Leleith Hodges (born 22 June 1953) is a Jamaican former track and fieldsprinter who competed mainly in the 100 metres. She was one of Jamaica's most prominent female runners of the 1970s.
In her first international championship, she won the 100 m junior title at the newly inaugurated 1972 CARIFTA Games.[4] At the age of nineteen she was chosen to represent Jamaica in the 4×100 metres relay at the 1972 Munich Olympics. The team were disqualified in the first round, however.[1]

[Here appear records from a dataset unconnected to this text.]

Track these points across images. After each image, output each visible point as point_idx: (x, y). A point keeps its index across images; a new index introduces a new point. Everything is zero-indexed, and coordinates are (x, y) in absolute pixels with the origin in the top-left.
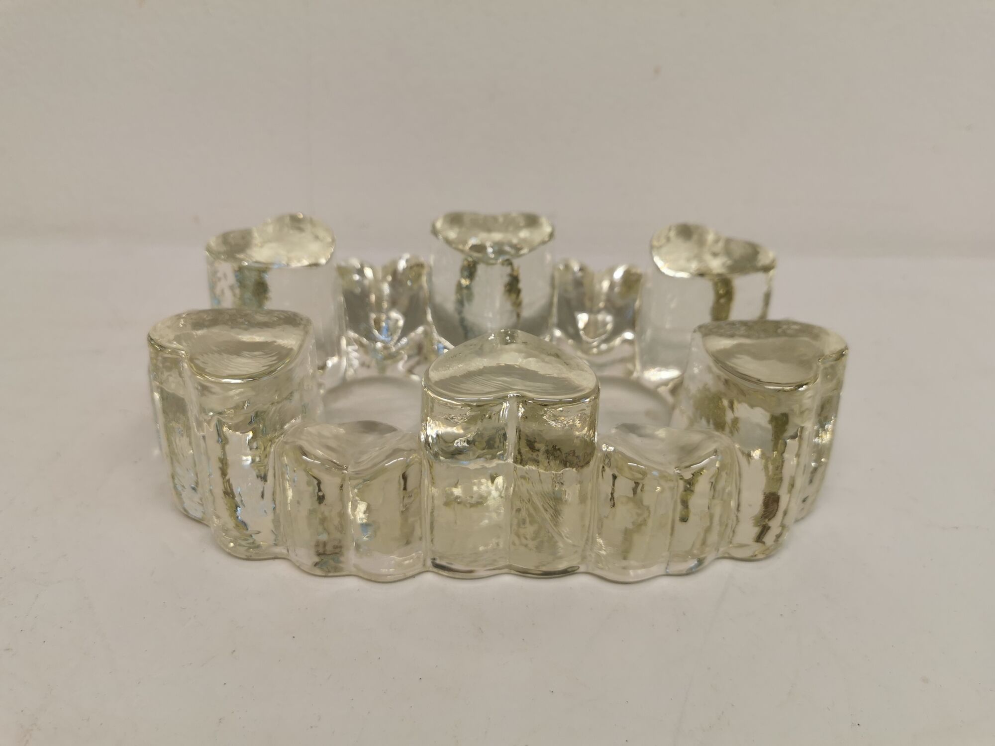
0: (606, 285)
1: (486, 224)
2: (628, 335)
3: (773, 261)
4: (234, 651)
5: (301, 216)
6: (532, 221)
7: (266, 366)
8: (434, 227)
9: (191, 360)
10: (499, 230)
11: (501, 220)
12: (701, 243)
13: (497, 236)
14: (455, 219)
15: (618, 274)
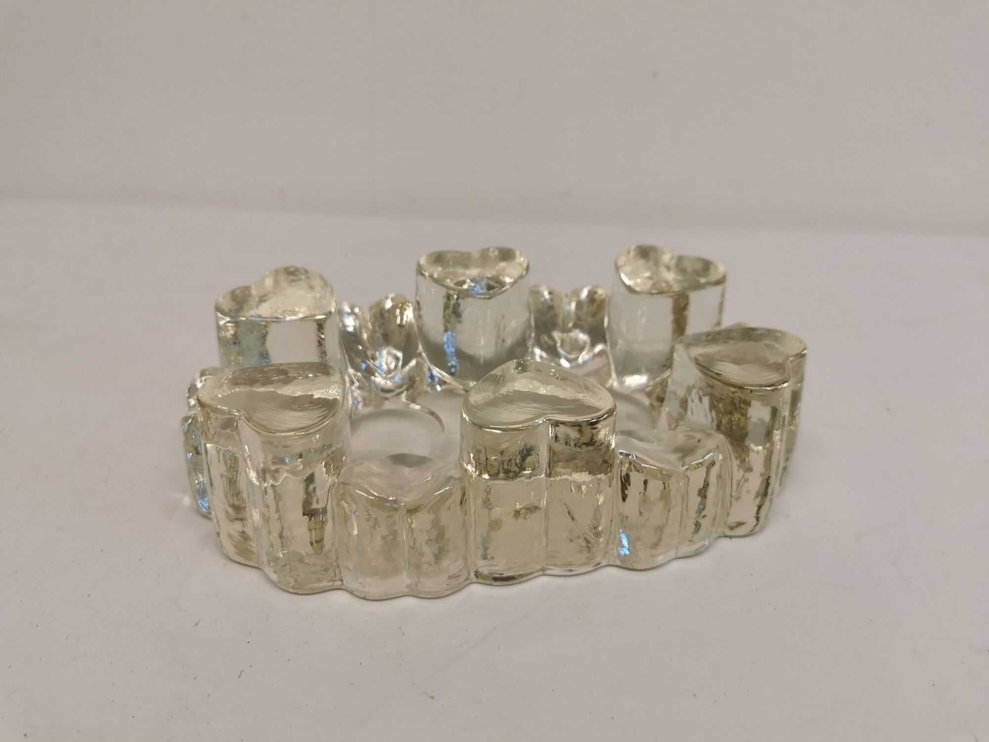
0: (573, 305)
1: (463, 261)
3: (725, 275)
6: (507, 255)
7: (320, 417)
8: (418, 264)
9: (249, 419)
10: (476, 266)
12: (657, 263)
13: (474, 272)
14: (438, 258)
15: (584, 294)
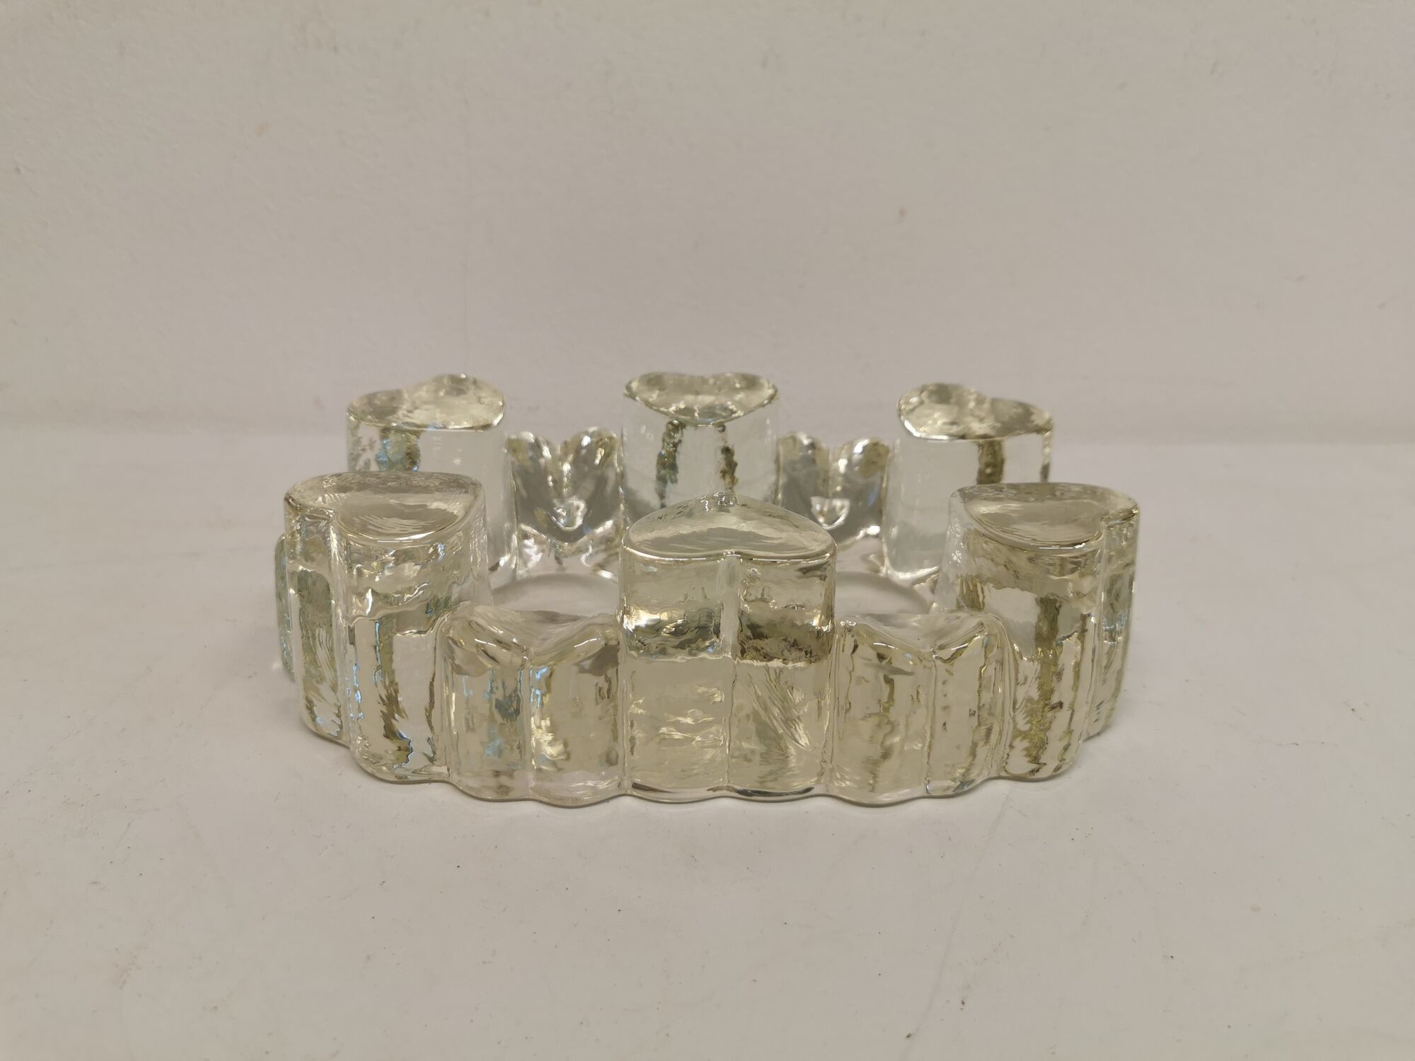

Returning to international competition in 1979, she achieved a 100 m individual and relay double at the Central American and Caribbean Championships. A relay silver medal came at the Pan American Games, where she was again the starter for the Jamaican team, which included Allwood, Carmetta Drummond, and Merlene Ottey. Hodges ranked fifth individually, where American rivals Ashford and Morehead took the top two spots.[11]
She had mixed fortunes in 1980 as she endured hamstring pain. She won the 60 metres at the AIAW indoor meet, but failed to defend her AIAW title, coming fifth, and dropped out of the relay due to her injury.[3] Her third and final Olympic appearance came at the age of 27 at the 1980 Moscow Olympics, where she ran in the heats of the 100 m and came sixth in the relay with Pusey, Allwood, and Ottey (setting a Jamaican record of 43.19 seconds).[1] While there Hodges commented on the lack of children in the city, and posited that the Soviet's did not want their children engaging with Westerners.[12] Hodges was disappointed with the relay team's Olympic result, as a poor baton change between Allwood and Ottey led to a slower time. Hodges blamed Ottey, who had run off too early and performed poorly in practice, saying "She never focused on the relays. She was just so obsessed with her own race."[13]
Hodges last season with coach Bert Lyle's Texas Woman's Pioneers team was in 1981. She attempted to recapture her AIAW title but was beaten to the 100 m championship by fellow Jamaica Merlene Ottey, 11.20 to 11.24 seconds. At the 1981 Texas Relays she defeated American Jeanette Bolden to take the 100 m title there, in spite of tumbling heavily at the start of the race.[14] Her season's best time of 11.21 seconds that year marked her second highest career ranking at tenth place globally.[11] She defended two gold medals at the 1981 Central American and Caribbean Championships in Athletics, beating two championship records in the process with 11.38 seconds in the 100 m and 44.62 seconds in the 4×100 m relay.[7]
Late career and relay medals
By 1982, Hodges role as leading Jamaican women's sprinter had been overtaken by Merlene Ottey. At the 1982 Commonwealth Games and 1983 World Championships in Athletics Hodges failed to make the finals, while Ottey won sprint medals. The paired teamed up, however, to raise the Jamaican relay team to new heights.[citation needed]
Hodges handed off the relay baton to Ottey at the Commonwealth Games and the team (also featuring Cathy Rattray-Williams and Grace Jackson) were the bronze medallists behind England and Canada – Jamaica's first ever women's medal in that event at the games.[6][15] In her last major international Hodges led off the Jamaican women's 4×100 m relay team at the World Championships. With Ottey on the anchor leg, and Pusey and Juliet Cuthbert on the middle legs, the team finished in a new time of 42.73 – just two hundredths behind the British women who were runners-up. This marked the first medal that began a long period of World Championships podium finishes for the Jamaican women's team.[16][17] She had won the 100 m title at the Jamaican Athletics Championships that year.[18]
Hodges aimed to make the team for Jamaica at the 1984 Summer Olympics, but after falling pregnant she missed the competition and did not compete internationally again.[13] She had three children, Randy, Tanya and Natasha, with her husband Daniel. After her retirement from athletics, she was inducted into the Texas Woman's University Hall of Fame in 1999.[3]